Vorrei sottolineare il “sostenersi a vicenda” perché, anche se dobbiamo riconoscere la necessità di aiutare il paziente che presenta una patologia difficile da diagnosticare e talvolta senza alcuna possibilità terapeutica, si deve anche riconoscere che un medico spesso con poche risorse, nonostante il suo impegno talvolta può trovarsi disarmato e quando rimane da solo il peso di un paziente, soprattutto se si tratta di un bambino, che diventerà cieco lo schiaccerà come la sua sensazione di impotenza.
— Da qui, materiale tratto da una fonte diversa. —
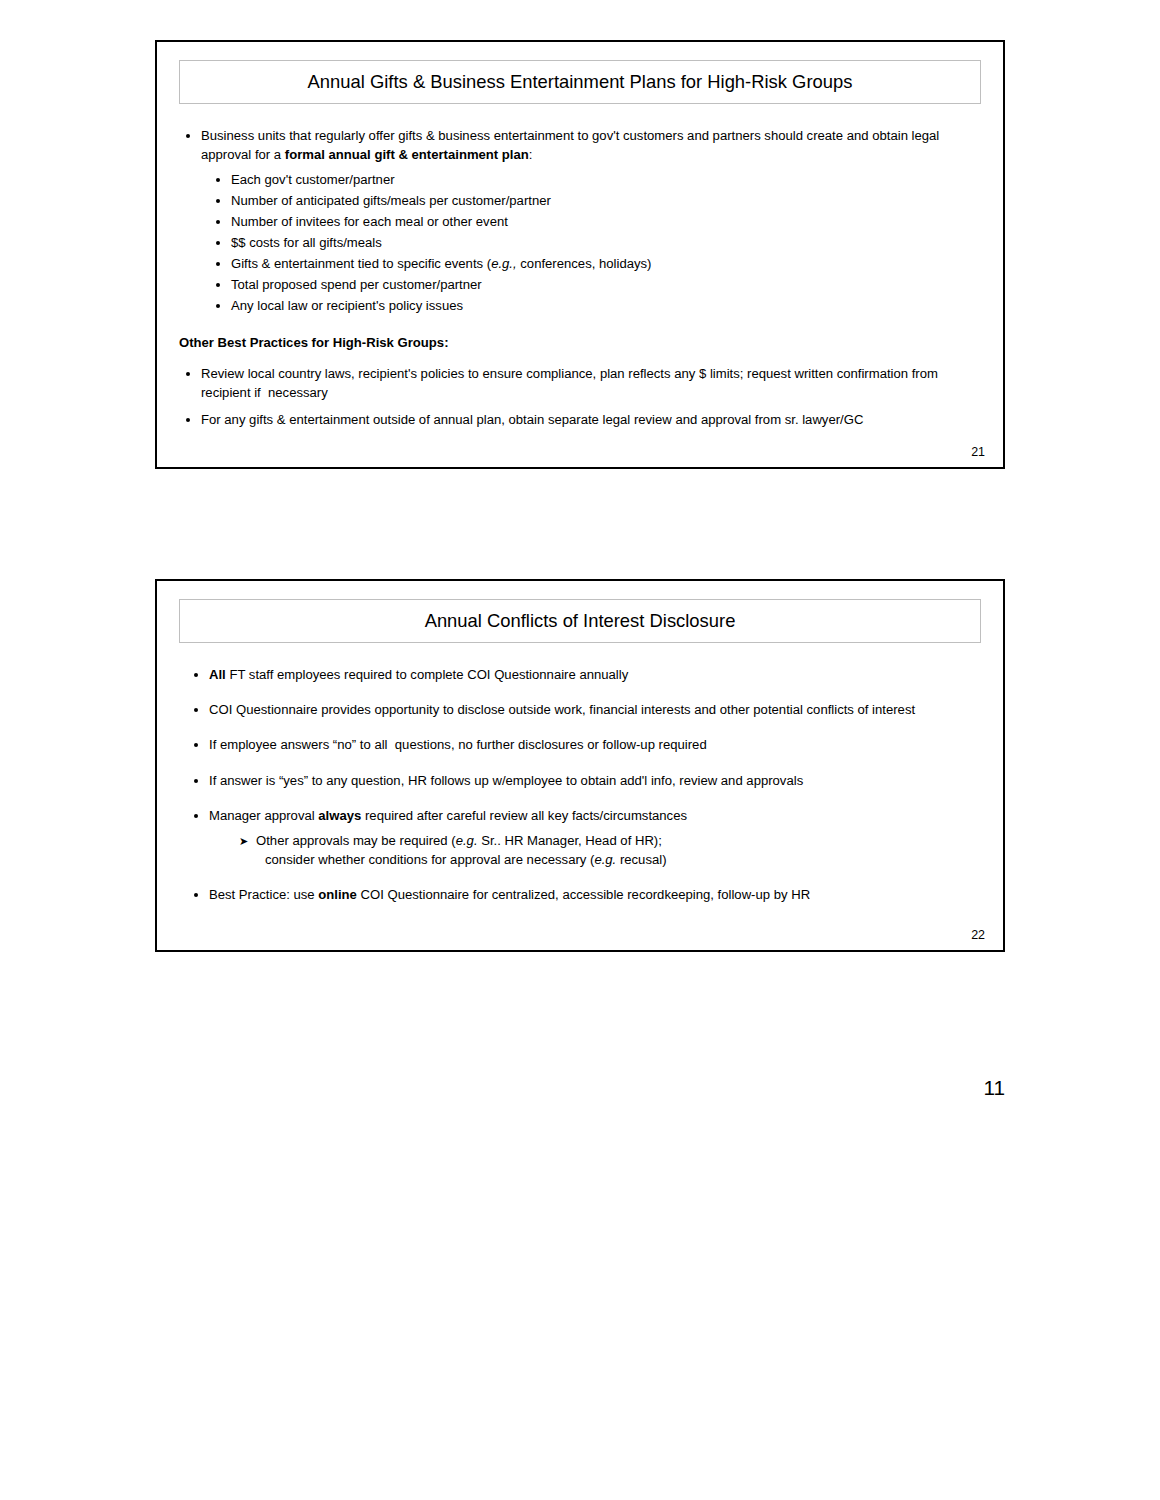Annual Gifts & Business Entertainment Plans for High-Risk Groups
Business units that regularly offer gifts & business entertainment to gov't customers and partners should create and obtain legal approval for a formal annual gift & entertainment plan:
Each gov't customer/partner
Number of anticipated gifts/meals per customer/partner
Number of invitees for each meal or other event
$$ costs for all gifts/meals
Gifts & entertainment tied to specific events (e.g., conferences, holidays)
Total proposed spend per customer/partner
Any local law or recipient's policy issues
Other Best Practices for High-Risk Groups:
Review local country laws, recipient's policies to ensure compliance, plan reflects any $ limits; request written confirmation from recipient if necessary
For any gifts & entertainment outside of annual plan, obtain separate legal review and approval from sr. lawyer/GC
21
Annual Conflicts of Interest Disclosure
All FT staff employees required to complete COI Questionnaire annually
COI Questionnaire provides opportunity to disclose outside work, financial interests and other potential conflicts of interest
If employee answers “no” to all questions, no further disclosures or follow-up required
If answer is “yes” to any question, HR follows up w/employee to obtain add'l info, review and approvals
Manager approval always required after careful review all key facts/circumstances
Other approvals may be required (e.g. Sr.. HR Manager, Head of HR); consider whether conditions for approval are necessary (e.g. recusal)
Best Practice: use online COI Questionnaire for centralized, accessible recordkeeping, follow-up by HR
22
11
In questo contesto uno spiraglio di luce entra con prepotenza tra le pareti talvolta cadenti di questo Ospedale, si tratta delle opportunità che offre vEyes ai pazienti con disabilità visiva che offrono un aiuto sostanziale al medico che purtroppo deve aprire le braccia per l’impossibilità di trovare un trattamento efficace. Ma l’attività di vEyes non si ferma qui perché è riuscita anche ad operare con estrema efficacia in qualità di coordinatore di progetti di ricerca sulle problematiche delle malattie rare oculari.

Concludo ringraziando sentitamente dell’instancabile attività il presidente di vEyes, Massimiliano Salfi, e tutti coloro che collaborano per organizzare al meglio le attività di ricerca ed assistenziali dedicate alle malattie rare oculari.